It could happen to any of us. Taylor brought her tapes in and got produced. Kids today just sign a blanket release with YouTube and start collecting the ad revenue.

They can pull the videos any time. Years from now, the hosting platforms may exploit the material for their own promotional purposes that nobody has even thought about yet.

It’s worth making room in the contract for resolving issues that aren’t explicitly laid out. What happens when the company gets sold or when the performer wants to buy out?

Good contracts create space to answer those questions. Taylor could have negotiated right of first refusal in the event of a change of corporate ownership.

At the time it would have been purely hypothetical, just a cosmetic scenario. The label would have been happy to build it into the paperwork. Nobody was thinking about a sale then.

That’s the problem. Companies get bought and sold all the time and the assets change hands. It’s part of life. But nobody was thinking about it when Taylor’s father signed over the rights.

She’s no longer a partner

Taylor’s father is her business manager and was also a minority shareholder in the label, with at best a 4% stake in the sale.

He opted out of the acquisition negotiations because it looked like a conflict of interest to hear about talks that could affect his daughter / client.

That’s right. It was a conflict of interest, but if she was in the partner chair instead, it never would have happened.

Again, it’s water under the bridge at this point. Dad has been squeezed out of the new company and there probably wasn’t any way she could’ve made much stink before the sale.

She’d already left the label and those old albums behind. With her gone, she had no leverage and the label’s acquisition value had peaked. 

It was practically inevitable at that point. What shocked her was the person who ended up buying the albums.
++++++++++++++++++++
EXERCISE GOAL
Reproduce the passage on Taylor's record contract above word for word, from start to finish.
++++++++++++++++++++
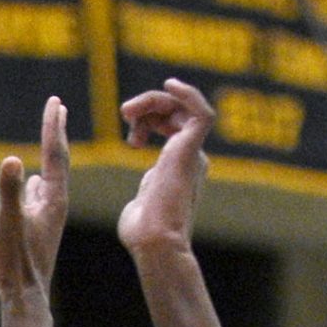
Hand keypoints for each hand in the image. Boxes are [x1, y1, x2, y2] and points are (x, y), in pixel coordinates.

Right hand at [0, 97, 68, 303]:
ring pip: (50, 176)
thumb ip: (9, 191)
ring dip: (49, 154)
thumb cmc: (17, 261)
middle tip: (57, 106)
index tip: (54, 100)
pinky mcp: (39, 226)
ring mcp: (47, 214)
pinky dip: (39, 177)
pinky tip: (35, 180)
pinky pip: (41, 193)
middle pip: (57, 160)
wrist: (27, 294)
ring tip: (50, 137)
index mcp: (53, 198)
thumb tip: (9, 159)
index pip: (54, 154)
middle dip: (56, 132)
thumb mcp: (9, 222)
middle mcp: (55, 202)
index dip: (52, 126)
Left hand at [117, 79, 213, 258]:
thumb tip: (142, 199)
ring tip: (127, 111)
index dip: (148, 119)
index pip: (170, 124)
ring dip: (153, 100)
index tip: (131, 136)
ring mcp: (193, 153)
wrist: (153, 242)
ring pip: (182, 107)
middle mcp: (191, 156)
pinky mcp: (192, 151)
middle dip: (149, 105)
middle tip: (125, 113)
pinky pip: (202, 113)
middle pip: (175, 111)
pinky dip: (188, 94)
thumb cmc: (142, 232)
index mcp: (179, 165)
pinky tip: (169, 84)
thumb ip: (145, 191)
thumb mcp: (140, 203)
++++++++++++++++++++
ANSWER TO THIS TASK
It could happen to any of us. Taylor brought her tapes in and got produced. Kids today just sign a blanket release with YouTube and start collecting the ad revenue.

They can pull the videos any time. Years from now, the hosting platforms may exploit the material for their own promotional purposes that nobody has even thought about yet.

It’s worth making room in the contract for resolving issues that aren’t explicitly laid out. What happens when the company gets sold or when the performer wants to buy out?

Good contracts create space to answer those questions. Taylor could have negotiated right of first refusal in the event of a change of corporate ownership.

At the time it would have been purely hypothetical, just a cosmetic scenario. The label would have been happy to build it into the paperwork. Nobody was thinking about a sale then.

That’s the problem. Companies get bought and sold all the time and the assets change hands. It’s part of life. But nobody was thinking about it when Taylor’s father signed over the rights.

She’s no longer a partner

Taylor’s father is her business manager and was also a minority shareholder in the label, with at best a 4% stake in the sale.

He opted out of the acquisition negotiations because it looked like a conflict of interest to hear about talks that could affect his daughter / client.

That’s right. It was a conflict of interest, but if she was in the partner chair instead, it never would have happened.

Again, it’s water under the bridge at this point. Dad has been squeezed out of the new company and there probably wasn’t any way she could’ve made much stink before the sale.

She’d already left the label and those old albums behind. With her gone, she had no leverage and the label’s acquisition value had peaked. 

It was practically inevitable at that point. What shocked her was the person who ended up buying the albums.